Michel de Notredame, yang lebih dikenal dengan nama Nostradamus, adalah seorang dokter berkebangsaan Prancis yang pernah berjibaku merawat para korban wabah.
Selain itu, ia juga dikenal sebagai seorang peramal amatir yang menulis karya monumental berjudul Les Prophéties—atau “Ramalan” dalam bahasa Indonesia—pada tahun 1555.
Karyanya ini berisikan 942 bait puisi empat baris yang diklaimnya sebagai ramalan masa depan, khususnya peristiwa-peristiwa besar yang penuh dengan bencana.

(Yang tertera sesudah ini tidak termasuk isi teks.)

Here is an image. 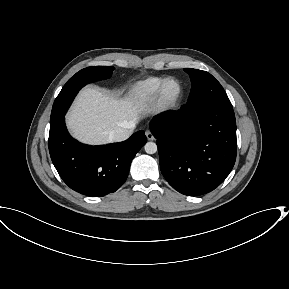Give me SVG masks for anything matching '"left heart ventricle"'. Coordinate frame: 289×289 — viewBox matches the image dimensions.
<instances>
[{
    "mask_svg": "<svg viewBox=\"0 0 289 289\" xmlns=\"http://www.w3.org/2000/svg\"><path fill=\"white\" fill-rule=\"evenodd\" d=\"M177 92V85L174 82H171L167 85L166 87V95L169 97H172L176 94Z\"/></svg>",
    "mask_w": 289,
    "mask_h": 289,
    "instance_id": "b2bd125f",
    "label": "left heart ventricle"
}]
</instances>
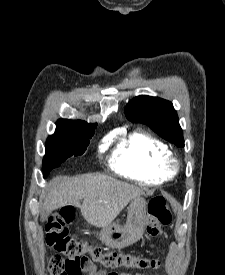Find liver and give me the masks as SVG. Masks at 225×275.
<instances>
[{"instance_id":"6515ba94","label":"liver","mask_w":225,"mask_h":275,"mask_svg":"<svg viewBox=\"0 0 225 275\" xmlns=\"http://www.w3.org/2000/svg\"><path fill=\"white\" fill-rule=\"evenodd\" d=\"M48 186L45 209L53 211L67 205L79 207L89 224L101 228L111 224L130 201L145 195L139 187L103 174L57 176Z\"/></svg>"}]
</instances>
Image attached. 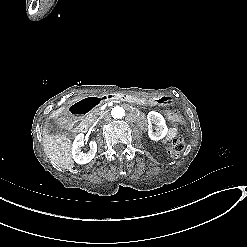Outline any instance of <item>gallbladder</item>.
<instances>
[{
	"instance_id": "obj_1",
	"label": "gallbladder",
	"mask_w": 247,
	"mask_h": 247,
	"mask_svg": "<svg viewBox=\"0 0 247 247\" xmlns=\"http://www.w3.org/2000/svg\"><path fill=\"white\" fill-rule=\"evenodd\" d=\"M41 127L43 130L48 131L49 134L54 135L58 133L59 135H63L68 137L70 132L65 128H61L59 121L56 119L48 118L42 122Z\"/></svg>"
}]
</instances>
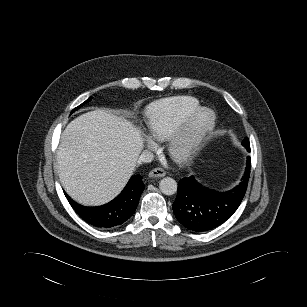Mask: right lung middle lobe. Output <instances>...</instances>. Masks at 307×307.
<instances>
[{
	"instance_id": "obj_1",
	"label": "right lung middle lobe",
	"mask_w": 307,
	"mask_h": 307,
	"mask_svg": "<svg viewBox=\"0 0 307 307\" xmlns=\"http://www.w3.org/2000/svg\"><path fill=\"white\" fill-rule=\"evenodd\" d=\"M90 100H91V97H90L89 99H87L84 103H82L80 106H78L77 108H75L74 110L78 109L79 107H81V106L84 105L85 103L89 102ZM74 110H73V111H74ZM73 111H72V112H73Z\"/></svg>"
}]
</instances>
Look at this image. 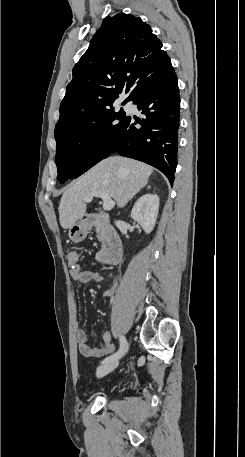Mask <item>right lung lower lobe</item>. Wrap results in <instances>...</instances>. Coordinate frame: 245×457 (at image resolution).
I'll return each instance as SVG.
<instances>
[{"mask_svg": "<svg viewBox=\"0 0 245 457\" xmlns=\"http://www.w3.org/2000/svg\"><path fill=\"white\" fill-rule=\"evenodd\" d=\"M129 101L145 119L126 116L113 153L146 162L174 181L178 153L180 97L173 68L143 83ZM142 127H135L136 124Z\"/></svg>", "mask_w": 245, "mask_h": 457, "instance_id": "1", "label": "right lung lower lobe"}]
</instances>
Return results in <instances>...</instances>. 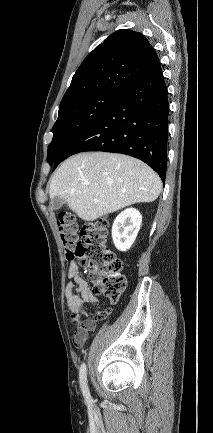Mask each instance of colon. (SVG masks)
Here are the masks:
<instances>
[{
	"label": "colon",
	"instance_id": "colon-1",
	"mask_svg": "<svg viewBox=\"0 0 213 433\" xmlns=\"http://www.w3.org/2000/svg\"><path fill=\"white\" fill-rule=\"evenodd\" d=\"M57 223L66 260L79 261L86 267L93 294H102L116 302L126 287V279L122 261L108 245L107 220L91 222L79 233L75 218L69 213L59 214ZM108 313V310L98 311L97 318L102 319ZM72 321L77 329L84 325L80 315H73Z\"/></svg>",
	"mask_w": 213,
	"mask_h": 433
}]
</instances>
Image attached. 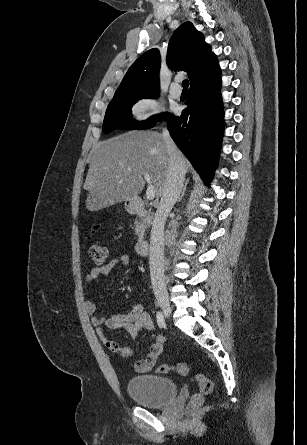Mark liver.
<instances>
[{"instance_id": "6515ba94", "label": "liver", "mask_w": 307, "mask_h": 445, "mask_svg": "<svg viewBox=\"0 0 307 445\" xmlns=\"http://www.w3.org/2000/svg\"><path fill=\"white\" fill-rule=\"evenodd\" d=\"M183 160L188 170L184 156ZM168 166L169 156L160 132L129 130L100 140L95 144L83 184L87 190L85 206L88 210H102L137 196L145 186L143 174H150L159 198L166 182Z\"/></svg>"}]
</instances>
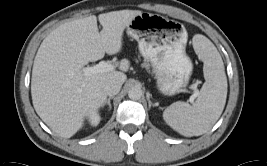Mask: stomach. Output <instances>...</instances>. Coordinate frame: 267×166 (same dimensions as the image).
<instances>
[{
	"instance_id": "1",
	"label": "stomach",
	"mask_w": 267,
	"mask_h": 166,
	"mask_svg": "<svg viewBox=\"0 0 267 166\" xmlns=\"http://www.w3.org/2000/svg\"><path fill=\"white\" fill-rule=\"evenodd\" d=\"M127 33L150 62L162 94L175 95L187 86L193 64L185 51L188 34L180 22L142 12L127 26Z\"/></svg>"
}]
</instances>
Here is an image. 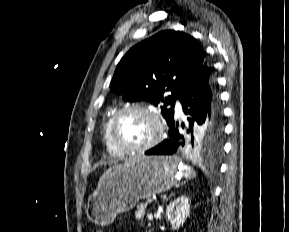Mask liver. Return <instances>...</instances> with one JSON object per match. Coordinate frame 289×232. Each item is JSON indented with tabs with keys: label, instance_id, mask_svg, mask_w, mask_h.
<instances>
[{
	"label": "liver",
	"instance_id": "liver-1",
	"mask_svg": "<svg viewBox=\"0 0 289 232\" xmlns=\"http://www.w3.org/2000/svg\"><path fill=\"white\" fill-rule=\"evenodd\" d=\"M122 167V165L119 166H115L111 169H108L105 173H103V175L100 177L99 182H98V188L101 187L104 183V181L107 179V177L111 174V172L113 171V169Z\"/></svg>",
	"mask_w": 289,
	"mask_h": 232
}]
</instances>
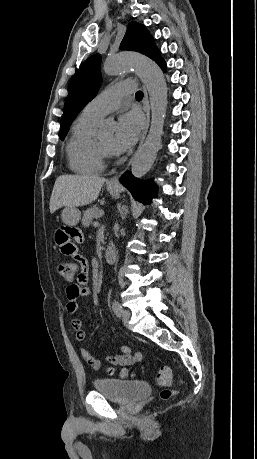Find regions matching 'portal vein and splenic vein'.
I'll list each match as a JSON object with an SVG mask.
<instances>
[{"label":"portal vein and splenic vein","instance_id":"18ae733b","mask_svg":"<svg viewBox=\"0 0 257 459\" xmlns=\"http://www.w3.org/2000/svg\"><path fill=\"white\" fill-rule=\"evenodd\" d=\"M103 214H104V212H103V211H100L98 217H99V216H102ZM94 224H97V222H95Z\"/></svg>","mask_w":257,"mask_h":459}]
</instances>
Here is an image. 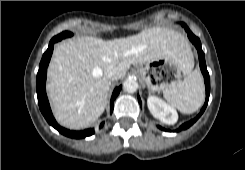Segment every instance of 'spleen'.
<instances>
[{"mask_svg": "<svg viewBox=\"0 0 245 170\" xmlns=\"http://www.w3.org/2000/svg\"><path fill=\"white\" fill-rule=\"evenodd\" d=\"M189 56L192 58L189 51ZM164 98L174 108L185 114L197 111L205 96L203 77L199 70L190 71L187 77L164 93Z\"/></svg>", "mask_w": 245, "mask_h": 170, "instance_id": "spleen-1", "label": "spleen"}]
</instances>
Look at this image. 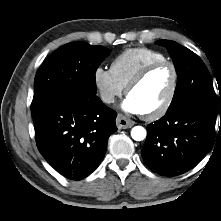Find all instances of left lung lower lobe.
<instances>
[{
	"mask_svg": "<svg viewBox=\"0 0 221 221\" xmlns=\"http://www.w3.org/2000/svg\"><path fill=\"white\" fill-rule=\"evenodd\" d=\"M217 111L199 102L168 109L147 128L142 148L145 164L163 176H177L195 167L212 149Z\"/></svg>",
	"mask_w": 221,
	"mask_h": 221,
	"instance_id": "left-lung-lower-lobe-1",
	"label": "left lung lower lobe"
}]
</instances>
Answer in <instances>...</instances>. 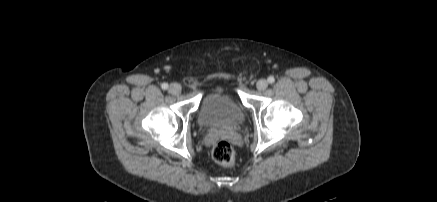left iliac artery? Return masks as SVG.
I'll use <instances>...</instances> for the list:
<instances>
[{"instance_id": "1", "label": "left iliac artery", "mask_w": 437, "mask_h": 202, "mask_svg": "<svg viewBox=\"0 0 437 202\" xmlns=\"http://www.w3.org/2000/svg\"><path fill=\"white\" fill-rule=\"evenodd\" d=\"M268 82L269 83H274L275 82V78L273 76L268 77Z\"/></svg>"}]
</instances>
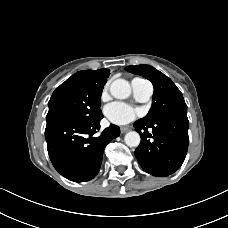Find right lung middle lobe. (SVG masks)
Segmentation results:
<instances>
[{"mask_svg": "<svg viewBox=\"0 0 228 228\" xmlns=\"http://www.w3.org/2000/svg\"><path fill=\"white\" fill-rule=\"evenodd\" d=\"M107 78L86 83L70 77L62 83L48 102L47 125L63 119L91 120L102 114L101 94Z\"/></svg>", "mask_w": 228, "mask_h": 228, "instance_id": "obj_1", "label": "right lung middle lobe"}]
</instances>
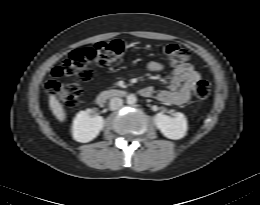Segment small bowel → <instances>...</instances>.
Masks as SVG:
<instances>
[{
  "label": "small bowel",
  "instance_id": "obj_1",
  "mask_svg": "<svg viewBox=\"0 0 260 205\" xmlns=\"http://www.w3.org/2000/svg\"><path fill=\"white\" fill-rule=\"evenodd\" d=\"M164 68V65L158 61H151L148 64L151 72H162ZM200 79V74L190 63H182L174 68L165 89L154 92L152 87H144L140 90V94L144 97L155 95L157 100L164 104L179 106L190 100L192 90Z\"/></svg>",
  "mask_w": 260,
  "mask_h": 205
}]
</instances>
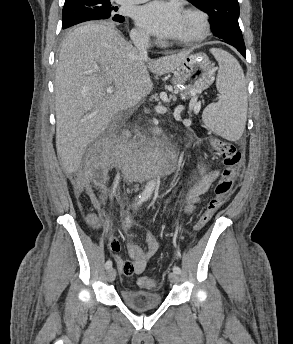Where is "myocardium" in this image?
<instances>
[{
  "label": "myocardium",
  "mask_w": 293,
  "mask_h": 344,
  "mask_svg": "<svg viewBox=\"0 0 293 344\" xmlns=\"http://www.w3.org/2000/svg\"><path fill=\"white\" fill-rule=\"evenodd\" d=\"M183 14L194 19L196 30L191 36L176 40L173 44L180 46L193 45L206 39L210 32V22L207 14L197 8H188Z\"/></svg>",
  "instance_id": "1"
}]
</instances>
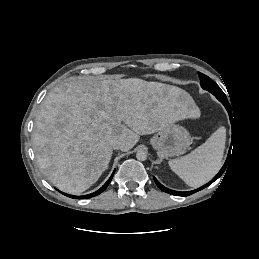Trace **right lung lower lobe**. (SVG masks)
Segmentation results:
<instances>
[{
    "instance_id": "1",
    "label": "right lung lower lobe",
    "mask_w": 259,
    "mask_h": 259,
    "mask_svg": "<svg viewBox=\"0 0 259 259\" xmlns=\"http://www.w3.org/2000/svg\"><path fill=\"white\" fill-rule=\"evenodd\" d=\"M113 175H114V172H113V174L111 175V177L109 178V180H108L98 191H96V192H94V193H91V194H88V195H84V196H73V195L65 194V193H63V192H61V193L64 194V195H66V196H68V197L74 198V199H85V198L94 197V196H96V195H99L101 192H103V191L107 188V186L109 185V183H110V181H111Z\"/></svg>"
}]
</instances>
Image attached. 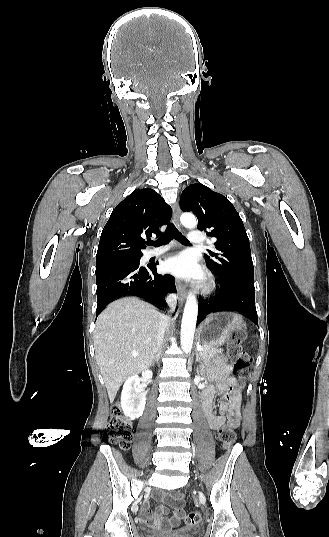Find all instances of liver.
Masks as SVG:
<instances>
[{
    "mask_svg": "<svg viewBox=\"0 0 329 537\" xmlns=\"http://www.w3.org/2000/svg\"><path fill=\"white\" fill-rule=\"evenodd\" d=\"M160 318L152 305L136 297L119 299L98 316L95 356L111 402L125 379L150 367Z\"/></svg>",
    "mask_w": 329,
    "mask_h": 537,
    "instance_id": "1",
    "label": "liver"
}]
</instances>
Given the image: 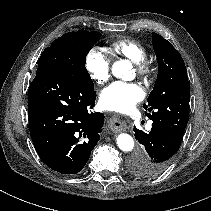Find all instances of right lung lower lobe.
I'll return each mask as SVG.
<instances>
[{"instance_id":"98d812e1","label":"right lung lower lobe","mask_w":211,"mask_h":211,"mask_svg":"<svg viewBox=\"0 0 211 211\" xmlns=\"http://www.w3.org/2000/svg\"><path fill=\"white\" fill-rule=\"evenodd\" d=\"M94 88L59 67L51 56L40 57L28 90V119L34 147L54 171L76 174L100 140L104 115L90 113Z\"/></svg>"}]
</instances>
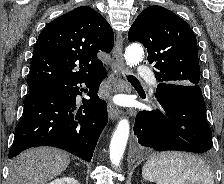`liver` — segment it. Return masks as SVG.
I'll return each mask as SVG.
<instances>
[{
  "mask_svg": "<svg viewBox=\"0 0 224 184\" xmlns=\"http://www.w3.org/2000/svg\"><path fill=\"white\" fill-rule=\"evenodd\" d=\"M70 163L69 154L51 147L22 152L11 161L8 184H46L60 175Z\"/></svg>",
  "mask_w": 224,
  "mask_h": 184,
  "instance_id": "6515ba94",
  "label": "liver"
}]
</instances>
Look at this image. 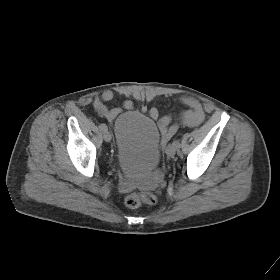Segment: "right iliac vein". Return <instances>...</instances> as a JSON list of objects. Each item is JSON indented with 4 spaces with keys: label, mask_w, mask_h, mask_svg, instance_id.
<instances>
[{
    "label": "right iliac vein",
    "mask_w": 280,
    "mask_h": 280,
    "mask_svg": "<svg viewBox=\"0 0 280 280\" xmlns=\"http://www.w3.org/2000/svg\"><path fill=\"white\" fill-rule=\"evenodd\" d=\"M103 138H104V140H105L106 142H110L111 139H112V136H111L110 132H108V131L106 130V131H104V133H103Z\"/></svg>",
    "instance_id": "obj_1"
}]
</instances>
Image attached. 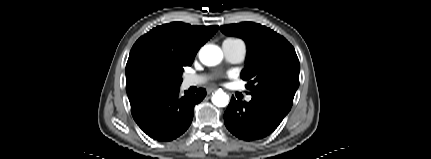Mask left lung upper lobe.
<instances>
[{
    "label": "left lung upper lobe",
    "instance_id": "5c2ea615",
    "mask_svg": "<svg viewBox=\"0 0 431 159\" xmlns=\"http://www.w3.org/2000/svg\"><path fill=\"white\" fill-rule=\"evenodd\" d=\"M220 29L247 44L241 78L248 81L246 88L252 96L273 97L292 106L300 71L293 46L270 28L252 22L223 25Z\"/></svg>",
    "mask_w": 431,
    "mask_h": 159
}]
</instances>
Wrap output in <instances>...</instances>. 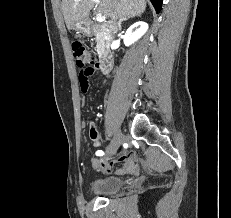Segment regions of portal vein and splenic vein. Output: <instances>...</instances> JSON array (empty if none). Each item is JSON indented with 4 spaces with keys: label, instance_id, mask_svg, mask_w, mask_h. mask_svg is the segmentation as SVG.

Ciri khas dari syair-syairnya adalah sifatnya yang seringkali kabur dan minim konteks. Salah satu dari sekian banyak syairnya menyinggung soal “kematian seorang Paus yang sangat tua”.
Syair tersebut kemudian ramai diperbincangkan di media sosial, dikaitkan dengan wafatnya Paus Fransiskus pada hari Senin (21/04) lalu.
Padahal, sejak tahun 1555, puluhan Paus telah meninggal dunia, sehingga tidak ada alasan kuat untuk mengaitkan syair tersebut secara khusus dengan Paus Fransiskus.
Astrologi—sebuah praktik yang mengklaim bahwa posisi bintang-bintang dapat memengaruhi kejadian di bumi, meski tanpa dasar ilmiah yang kuat—sangat populer di abad ke-16.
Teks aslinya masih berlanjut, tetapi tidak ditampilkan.